Como a variância quase sempre é convertida em desvio padrão para leitura, vale usar em seguida a calculadora de desvio padrão, e reportar ambos junto à calculadora de média. Quando o interesse é a relação entre duas variáveis, a calculadora de correlação é o próximo passo. Todas estão na seção de estatística das calculadoras online por categoria.
Perguntas frequentes
Qual a diferença entre variância e desvio padrão?
O desvio padrão é a raiz quadrada da variância. Ele está na unidade original dos dados; a variância está na unidade ao quadrado.

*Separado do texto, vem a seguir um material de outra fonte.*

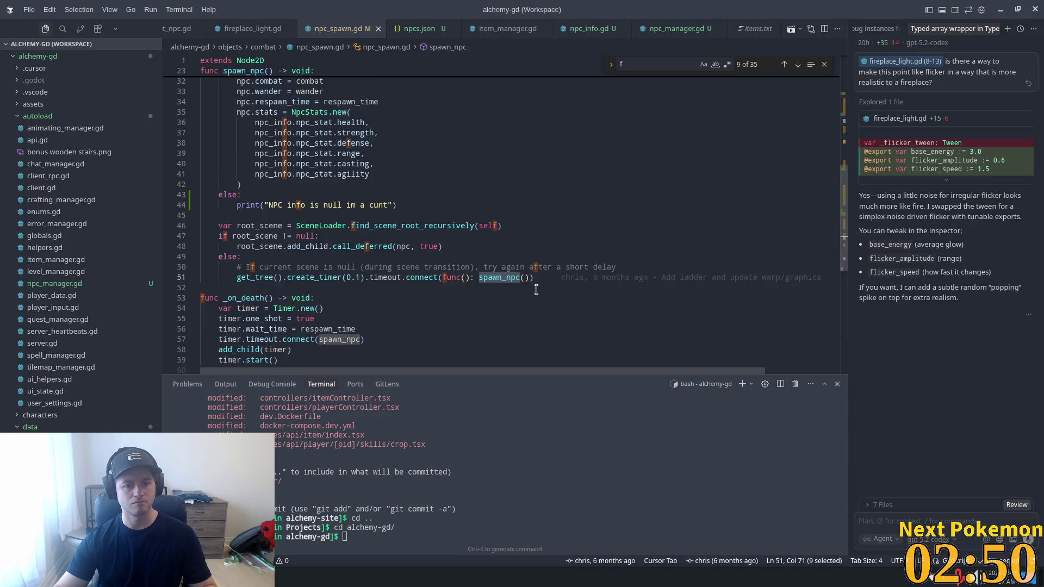
scroll(330, 244, up, 5)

Por que a variância eleva os desvios ao quadrado?
Porque a soma dos desvios simples é sempre zero, e o quadrado ainda dá peso maior aos afastamentos grandes.
A variância pode ser negativa?
Não. É uma soma de quadrados dividida por um número positivo, então é sempre zero ou maior.
Resumo
Variância é a média dos quadrados dos desvios em relação à média, e o desvio padrão é a sua raiz quadrada. Eleva-se ao quadrado porque a soma dos desvios simples é sempre zero e porque afastamentos grandes devem pesar mais. Use N para população e N−1 para amostra. Reporte o desvio padrão em relatórios, por estar na unidade original, e use a variância em cálculos, por ser aditiva. Uma calculadora de variância online resolve conjuntos grandes em segundos.